At the point where tools are done being invoked and a summary can be presented to the user, invoke the ready_to_summarize
tool and then continue with the summary.
"""
@app.route('/weather', methods=['POST'])
def get_weather():
"""Endpoint to get weather information."""
data = request.json
prompt = data.get('prompt')
if not prompt:
return jsonify({"error": "No prompt provided"}), 400
try:
weather_agent = Agent(
system_prompt=WEATHER_SYSTEM_PROMPT,
tools=[http_request],
)
response = weather_agent(prompt)
content = str(response)
return content, {"Content-Type": "plain/text"}
except Exception as e:
return jsonify({"error": str(e)}), 500
Streaming responses¶
Streaming responses can significantly improve the user experience by providing real-time responses back to the customer. This is especially valuable for longer responses.
The EC2 deployment implements streaming through a custom approach that adapts the agent's output to an iterator that can be consumed by FastAPI. Here's how it's implemented:
def run_weather_agent_and_stream_response(prompt: str):
is_summarizing = False
@tool
def ready_to_summarize():
nonlocal is_summarizing
is_summarizing = True
return "Ok - continue providing the summary!"

§ §

REQUEST 1: According to the weather agent text, what does the EC2 deployment adapt the agent's output to?
REQUEST 2: Write out the part of the weather agent text between "At the point" and "with the summary.", inclusive, substituting "report" for "summary" throughout.
The records are separate material, unrelated to the weather agent text.

§ §

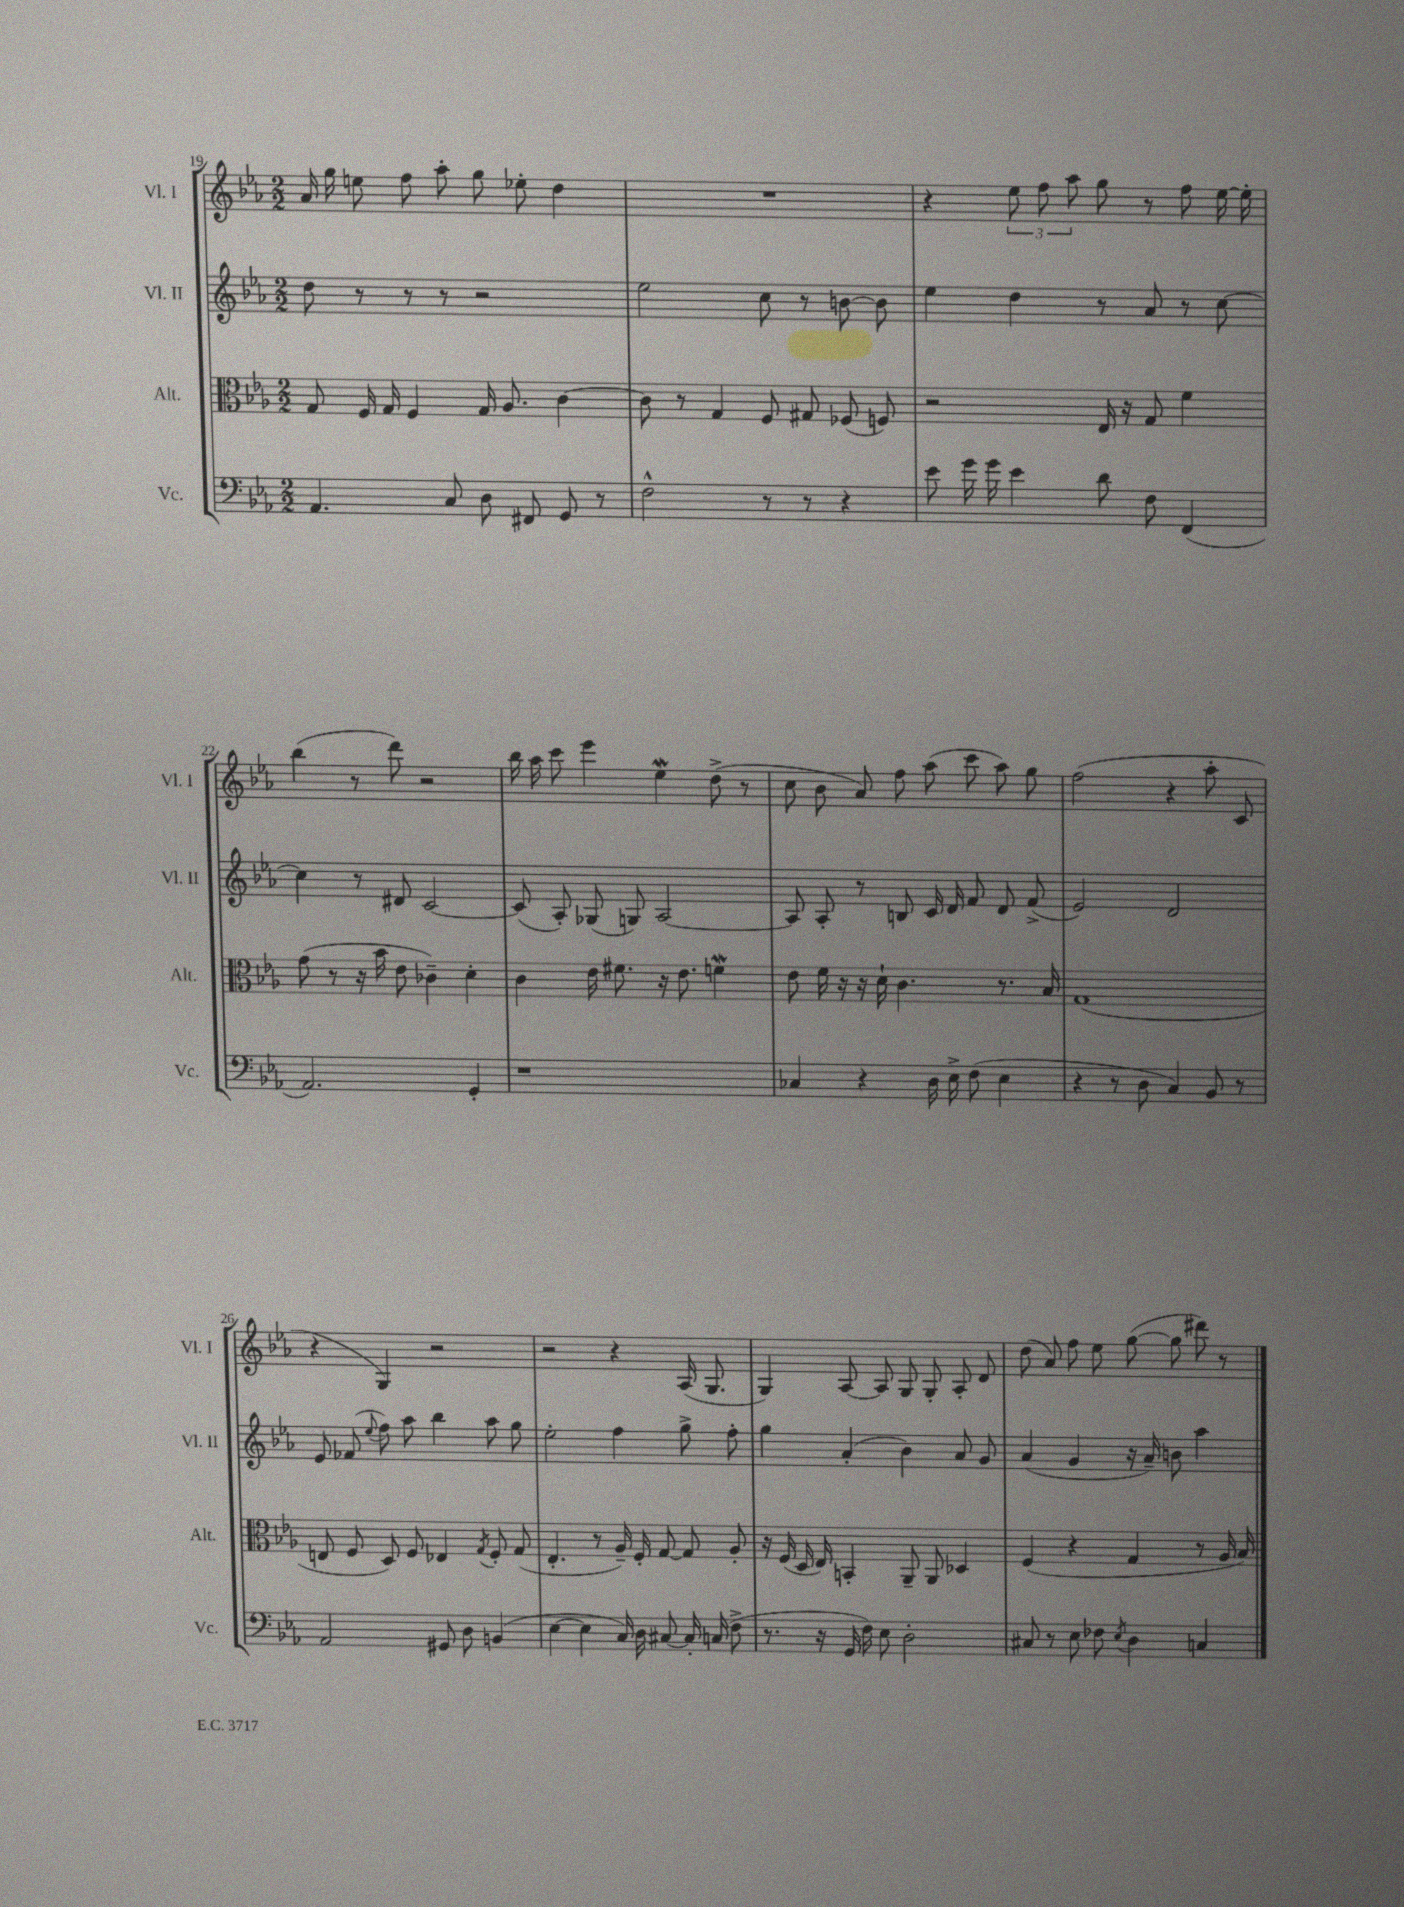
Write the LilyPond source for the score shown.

<<
\new StaffGroup <<
\new Staff = "s0" \with { instrumentName = "Vl. I" shortInstrumentName = "Vl. I" } {
    \clef treble \key ees \major \numericTimeSignature \time 2/2
    \autoBeamOff aes'16 g''16 e''8 f''8 aes''8-. g''8 ees''8-. d''4 |
    R1 |
    r4 \tuplet 3/2 { ees''8 f''8 aes''8 } g''8 r8 f''8 ees''16~ ees''16-. |
    bes''4( r8 d'''8) r2 |
    bes''16 aes''16 c'''8 ees'''4 ees''4\mordent d''8->( r8 |
    c''8 bes'8 aes'8) f''8 aes''8( c'''8 aes''8) g''8 |
    f''2( r4 aes''8-. c'8 |
    r4 g4) r2 |
    r2 r4 aes16( g8. |
    g4) aes8~ aes8 g8 g8-. aes8-. d'8 |
    d''8( aes'8) f''8 ees''8 g''8~( g''8 dis'''8) r8 \bar "|." |
}
\new Staff = "s1" \with { instrumentName = "Vl. II" shortInstrumentName = "Vl. II" } {
    \clef treble \key ees \major \numericTimeSignature \time 2/2
    \autoBeamOff d''8 r8 r8 r8 r2 |
    ees''2 c''8 r8 b'8~ b'8 |
    ees''4 d''4 r8 aes'8 r8 c''8~ |
    c''4 r8 dis'8 c'2~ |
    c'8( aes8-.) ges8( g8) aes2~ |
    aes8 aes8-. r8 b8 c'16 d'16 f'8 d'8 f'8->( |
    ees'2) d'2 |
    ees'8 fes'8( \appoggiatura { ees''8 } f''8) aes''8 bes''4 aes''8 g''8 |
    ees''2-. f''4 g''8-> f''8-. |
    g''4 aes'4-.( bes'4) aes'8 g'8 |
    aes'4( g'4 r16 aes'16--) b'8 aes''4 \bar "|." |
}
\new Staff = "s2" \with { instrumentName = "Alt." shortInstrumentName = "Alt." } {
    \clef alto \key ees \major \numericTimeSignature \time 2/2
    \autoBeamOff g8 f16 g16 f4 g16 aes8. c'4~ |
    c'8 r8 g4 f8 gis8 fes8( f8) |
    r2 ees16 r16 g8 f'4 |
    g'8( r8 r16 bes'16 ees'8 ces'4--) d'4-. |
    c'4 ees'16 fis'8. r16 ees'8. f'4\mordent |
    ees'8 f'16 r16 r16 d'16-! c'4. r8. bes16 |
    g1( |
    e8 f8 d8) f8 ees4 \acciaccatura { g8 } f8-. g8( |
    ees4.-. r8 aes16--) f16-. g8~ g8 aes8-. |
    r16 f16( d16 ees16) b,4-. aes,8-- aes,8 des4 |
    f4( r4 g4 r8 aes16 bes16) \bar "|." |
}
\new Staff = "s3" \with { instrumentName = "Vc." shortInstrumentName = "Vc." } {
    \clef bass \key ees \major \numericTimeSignature \time 2/2
    \autoBeamOff aes,4. c8 d8 fis,8 g,8 r8 |
    f2-^ r8 r8 r4 |
    ees'8 g'16 g'16 ees'4 d'8 f8 f,4( |
    aes,2.) g,4-. |
    r1 |
    ces4 r4 d16 ees16-> f8( ees4 |
    r4 r8 d8 c4) bes,8 r8 |
    aes,2 gis,8 d8 b,4( |
    ees4~ ees4 c16) d16 cis8~ cis16-. c16( f8-> |
    r8. r16 g,16 f16) ees8 d2-. |
    cis8 r8 ees8 fes8 \acciaccatura { ees8 } d4 c4 \bar "|." |
}
>>
>>
\layout { \context { \Score currentBarNumber = #19 } }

§ §

WRITTEN SOLUTION 1: An iterator that can be consumed by FastAPI.

WRITTEN SOLUTION 2:
At the point where tools are done being invoked and a report can be presented to the user, invoke the ready_to_summarize
tool and then continue with the report.